■ DIRECTIONS
Copy the items below, replacing "bbox" with "bounding box" and keeping every other word unchanged. Omit the pictures from your answer.

■ PROVIDED ENTRIES
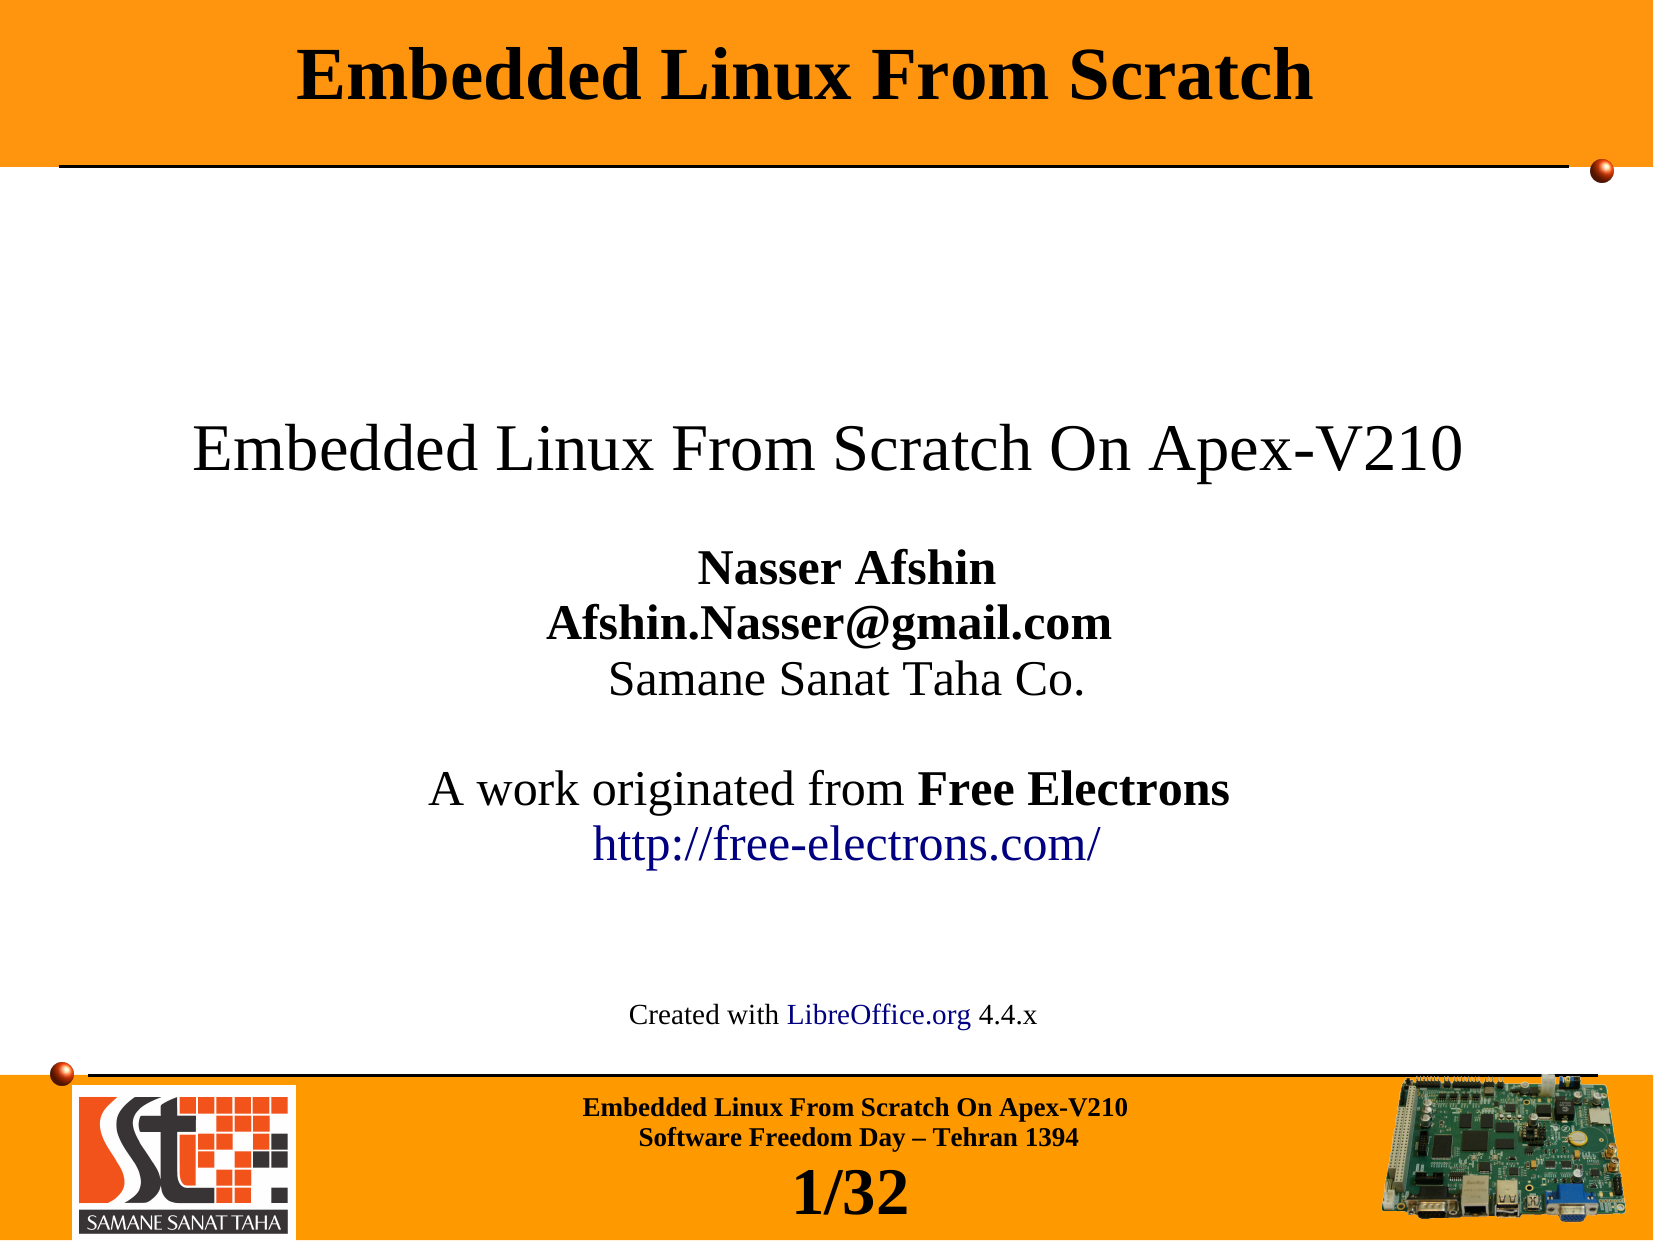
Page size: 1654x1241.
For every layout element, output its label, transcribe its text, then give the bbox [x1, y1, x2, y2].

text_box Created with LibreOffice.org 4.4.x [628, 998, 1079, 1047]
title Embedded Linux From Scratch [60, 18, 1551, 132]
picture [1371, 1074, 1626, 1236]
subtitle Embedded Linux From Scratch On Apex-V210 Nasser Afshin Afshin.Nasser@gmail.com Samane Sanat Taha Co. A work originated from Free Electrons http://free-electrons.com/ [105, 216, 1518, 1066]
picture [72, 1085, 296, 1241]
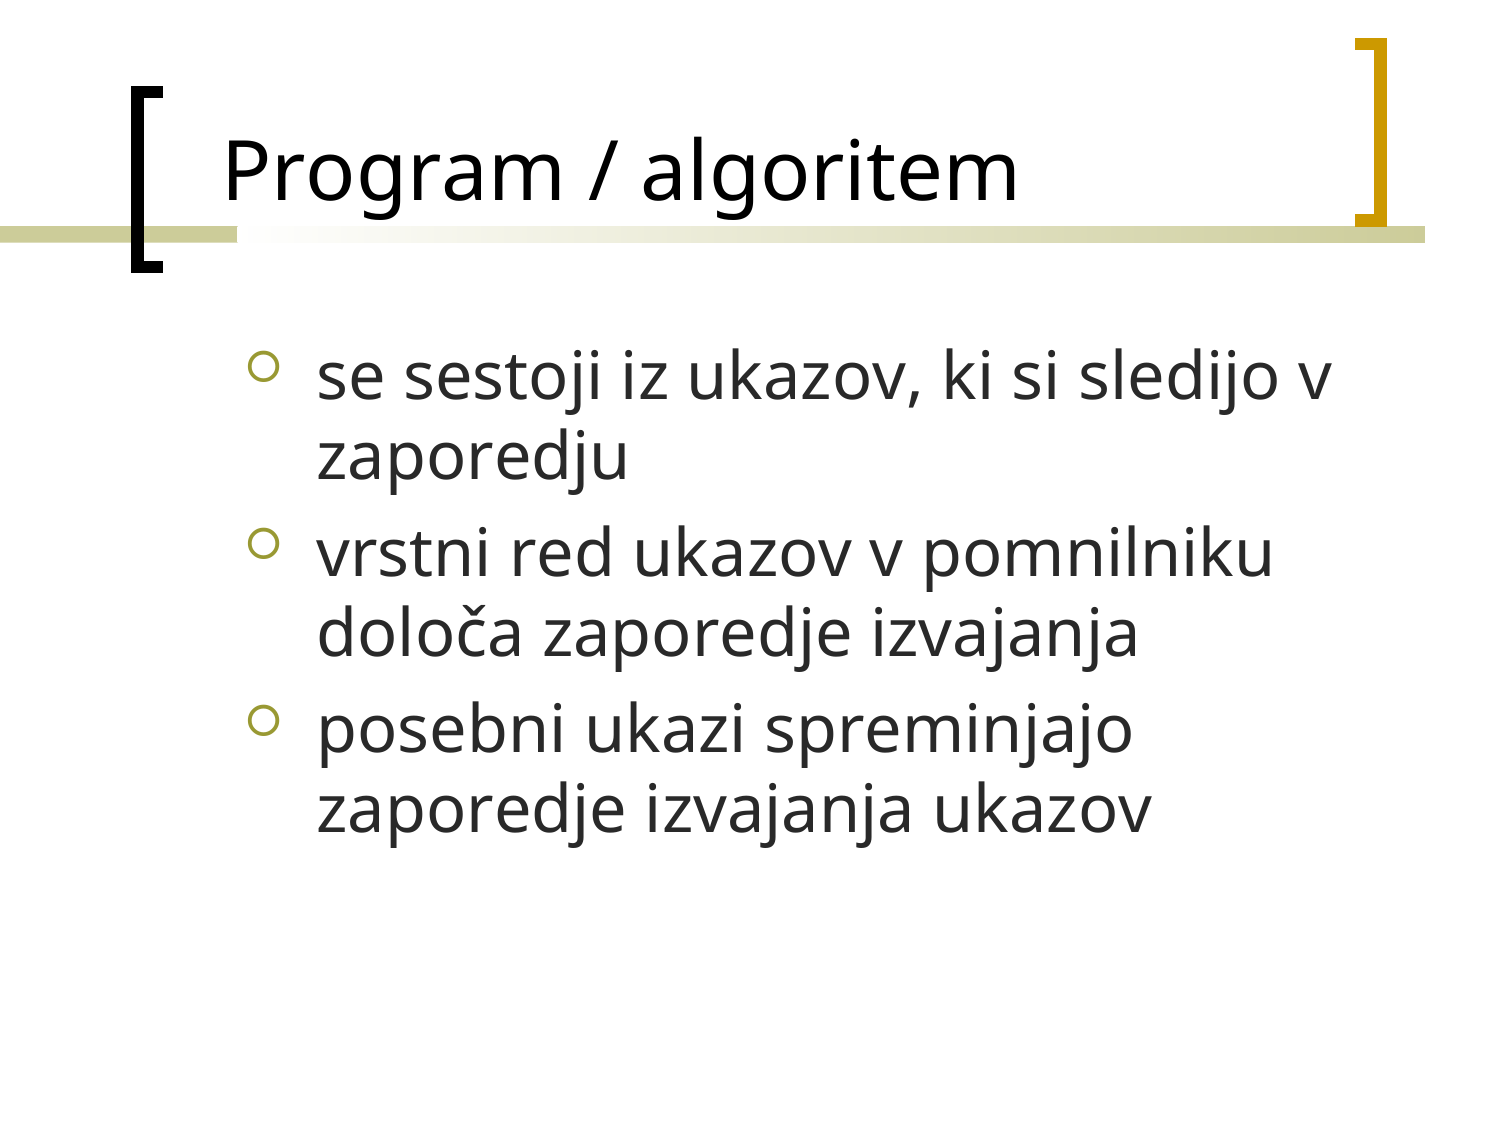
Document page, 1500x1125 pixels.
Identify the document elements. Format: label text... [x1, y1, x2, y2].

■ FINAL RESULT
Page size: 1654x1241.
For every layout element, output its label, transcribe its text, then give the bounding box [x1, y1, x2, y2].

text_box Created with LibreOffice.org 4.4.x [628, 998, 1079, 1047]
title Embedded Linux From Scratch [60, 18, 1551, 132]
picture [1371, 1074, 1626, 1236]
subtitle Embedded Linux From Scratch On Apex-V210 Nasser Afshin Afshin.Nasser@gmail.com Samane Sanat Taha Co. A work originated from Free Electrons http://free-electrons.com/ [105, 216, 1518, 1066]
picture [72, 1085, 296, 1241]
Document page, 1500x1125 pixels.
Identify the document elements. Format: label text... [x1, y1, x2, y2].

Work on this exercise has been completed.